- [What is needed] Format the entries from the first line up to and including the line with "List the series in order of" as a Markdown table with two columns, Row and Line: a row number and the line's text, leaving out blank lines.

- [Source material]
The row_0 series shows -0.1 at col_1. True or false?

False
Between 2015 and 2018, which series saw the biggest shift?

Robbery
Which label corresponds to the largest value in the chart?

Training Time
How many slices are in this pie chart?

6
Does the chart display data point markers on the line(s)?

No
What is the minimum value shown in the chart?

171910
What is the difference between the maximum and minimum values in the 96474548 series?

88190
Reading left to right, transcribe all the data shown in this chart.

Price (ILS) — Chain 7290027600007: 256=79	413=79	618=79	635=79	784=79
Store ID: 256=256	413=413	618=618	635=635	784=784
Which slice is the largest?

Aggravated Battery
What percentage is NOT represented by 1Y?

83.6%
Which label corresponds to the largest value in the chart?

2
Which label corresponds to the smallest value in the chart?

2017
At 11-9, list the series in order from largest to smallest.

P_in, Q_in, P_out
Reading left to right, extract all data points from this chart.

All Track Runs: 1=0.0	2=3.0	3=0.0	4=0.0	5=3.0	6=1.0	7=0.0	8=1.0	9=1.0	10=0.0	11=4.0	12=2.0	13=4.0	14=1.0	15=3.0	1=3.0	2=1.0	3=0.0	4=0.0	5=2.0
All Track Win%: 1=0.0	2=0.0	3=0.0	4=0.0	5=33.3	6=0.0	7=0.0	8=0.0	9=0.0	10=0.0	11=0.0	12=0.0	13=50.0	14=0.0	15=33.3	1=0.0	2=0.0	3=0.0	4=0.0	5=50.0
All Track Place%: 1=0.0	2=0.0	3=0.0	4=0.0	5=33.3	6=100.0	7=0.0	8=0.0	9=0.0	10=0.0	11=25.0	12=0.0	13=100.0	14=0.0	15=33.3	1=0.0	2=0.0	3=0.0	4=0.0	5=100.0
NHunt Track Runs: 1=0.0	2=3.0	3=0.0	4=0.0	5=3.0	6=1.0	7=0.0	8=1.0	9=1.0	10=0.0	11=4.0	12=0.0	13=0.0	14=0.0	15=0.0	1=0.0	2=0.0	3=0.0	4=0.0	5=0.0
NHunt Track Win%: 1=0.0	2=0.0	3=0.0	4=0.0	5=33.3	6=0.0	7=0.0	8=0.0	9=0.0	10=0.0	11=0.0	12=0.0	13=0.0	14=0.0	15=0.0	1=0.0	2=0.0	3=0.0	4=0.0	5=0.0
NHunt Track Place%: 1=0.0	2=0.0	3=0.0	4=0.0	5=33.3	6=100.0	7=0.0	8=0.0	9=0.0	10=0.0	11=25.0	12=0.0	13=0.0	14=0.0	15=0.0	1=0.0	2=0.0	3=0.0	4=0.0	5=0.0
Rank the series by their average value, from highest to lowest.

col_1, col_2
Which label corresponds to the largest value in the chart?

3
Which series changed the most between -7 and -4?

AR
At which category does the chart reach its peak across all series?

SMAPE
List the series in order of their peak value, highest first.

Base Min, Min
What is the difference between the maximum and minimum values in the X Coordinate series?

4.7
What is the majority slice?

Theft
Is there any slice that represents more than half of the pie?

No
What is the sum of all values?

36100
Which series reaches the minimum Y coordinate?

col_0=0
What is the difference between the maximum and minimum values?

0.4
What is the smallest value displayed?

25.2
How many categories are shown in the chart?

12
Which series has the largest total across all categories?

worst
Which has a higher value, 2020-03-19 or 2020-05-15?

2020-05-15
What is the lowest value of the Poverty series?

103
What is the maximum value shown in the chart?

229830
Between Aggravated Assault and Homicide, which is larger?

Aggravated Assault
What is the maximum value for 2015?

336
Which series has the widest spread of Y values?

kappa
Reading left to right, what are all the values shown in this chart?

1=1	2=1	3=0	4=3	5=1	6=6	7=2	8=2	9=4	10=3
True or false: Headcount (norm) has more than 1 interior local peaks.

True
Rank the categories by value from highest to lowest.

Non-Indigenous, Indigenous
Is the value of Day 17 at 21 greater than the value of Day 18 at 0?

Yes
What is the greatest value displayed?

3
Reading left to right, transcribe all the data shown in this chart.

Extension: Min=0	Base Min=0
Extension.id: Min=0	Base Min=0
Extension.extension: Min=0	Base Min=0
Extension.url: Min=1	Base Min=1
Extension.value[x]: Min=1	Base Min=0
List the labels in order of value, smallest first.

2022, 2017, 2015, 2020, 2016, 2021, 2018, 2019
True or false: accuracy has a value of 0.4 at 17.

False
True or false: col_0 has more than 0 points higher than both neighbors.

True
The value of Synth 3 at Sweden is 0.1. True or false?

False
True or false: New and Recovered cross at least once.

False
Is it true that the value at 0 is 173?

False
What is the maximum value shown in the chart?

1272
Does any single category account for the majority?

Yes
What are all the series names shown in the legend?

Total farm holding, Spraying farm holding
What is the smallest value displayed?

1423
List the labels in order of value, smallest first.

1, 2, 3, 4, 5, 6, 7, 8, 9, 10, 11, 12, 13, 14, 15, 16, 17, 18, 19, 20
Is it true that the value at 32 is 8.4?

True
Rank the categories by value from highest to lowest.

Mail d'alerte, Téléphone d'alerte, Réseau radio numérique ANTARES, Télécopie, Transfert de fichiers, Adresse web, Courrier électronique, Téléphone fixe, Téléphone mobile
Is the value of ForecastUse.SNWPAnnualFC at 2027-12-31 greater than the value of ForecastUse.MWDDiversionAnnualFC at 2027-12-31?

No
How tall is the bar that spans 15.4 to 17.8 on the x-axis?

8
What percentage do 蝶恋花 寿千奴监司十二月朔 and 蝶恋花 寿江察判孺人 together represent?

- [Completed task]
| Row | Line |
|---|---|
| 1 | The row_0 series shows -0.1 at col_1. True or false? |
| 2 | False |
| 3 | Between 2015 and 2018, which series saw the biggest shift? |
| 4 | Robbery |
| 5 | Which label corresponds to the largest value in the chart? |
| 6 | Training Time |
| 7 | How many slices are in this pie chart? |
| 8 | 6 |
| 9 | Does the chart display data point markers on the line(s)? |
| 10 | No |
| 11 | What is the minimum value shown in the chart? |
| 12 | 171910 |
| 13 | What is the difference between the maximum and minimum values in the 96474548 series? |
| 14 | 88190 |
| 15 | Reading left to right, transcribe all the data shown in this chart. |
| 16 | Price (ILS) — Chain 7290027600007: 256=79	413=79	618=79	635=79	784=79 |
| 17 | Store ID: 256=256	413=413	618=618	635=635	784=784 |
| 18 | Which slice is the largest? |
| 19 | Aggravated Battery |
| 20 | What percentage is NOT represented by 1Y? |
| 21 | 83.6% |
| 22 | Which label corresponds to the largest value in the chart? |
| 23 | 2 |
| 24 | Which label corresponds to the smallest value in the chart? |
| 25 | 2017 |
| 26 | At 11-9, list the series in order from largest to smallest. |
| 27 | P_in, Q_in, P_out |
| 28 | Reading left to right, extract all data points from this chart. |
| 29 | All Track Runs: 1=0.0	2=3.0	3=0.0	4=0.0	5=3.0	6=1.0	7=0.0	8=1.0	9=1.0	10=0.0	11=4.0	12=2.0	13=4.0	14=1.0	15=3.0	1=3.0	2=1.0	3=0.0	4=0.0	5=2.0 |
| 30 | All Track Win%: 1=0.0	2=0.0	3=0.0	4=0.0	5=33.3	6=0.0	7=0.0	8=0.0	9=0.0	10=0.0	11=0.0	12=0.0	13=50.0	14=0.0	15=33.3	1=0.0	2=0.0	3=0.0	4=0.0	5=50.0 |
| 31 | All Track Place%: 1=0.0	2=0.0	3=0.0	4=0.0	5=33.3	6=100.0	7=0.0	8=0.0	9=0.0	10=0.0	11=25.0	12=0.0	13=100.0	14=0.0	15=33.3	1=0.0	2=0.0	3=0.0	4=0.0	5=100.0 |
| 32 | NHunt Track Runs: 1=0.0	2=3.0	3=0.0	4=0.0	5=3.0	6=1.0	7=0.0	8=1.0	9=1.0	10=0.0	11=4.0	12=0.0	13=0.0	14=0.0	15=0.0	1=0.0	2=0.0	3=0.0	4=0.0	5=0.0 |
| 33 | NHunt Track Win%: 1=0.0	2=0.0	3=0.0	4=0.0	5=33.3	6=0.0	7=0.0	8=0.0	9=0.0	10=0.0	11=0.0	12=0.0	13=0.0	14=0.0	15=0.0	1=0.0	2=0.0	3=0.0	4=0.0	5=0.0 |
| 34 | NHunt Track Place%: 1=0.0	2=0.0	3=0.0	4=0.0	5=33.3	6=100.0	7=0.0	8=0.0	9=0.0	10=0.0	11=25.0	12=0.0	13=0.0	14=0.0	15=0.0	1=0.0	2=0.0	3=0.0	4=0.0	5=0.0 |
| 35 | Rank the series by their average value, from highest to lowest. |
| 36 | col_1, col_2 |
| 37 | Which label corresponds to the largest value in the chart? |
| 38 | 3 |
| 39 | Which series changed the most between -7 and -4? |
| 40 | AR |
| 41 | At which category does the chart reach its peak across all series? |
| 42 | SMAPE |
| 43 | List the series in order of their peak value, highest first. |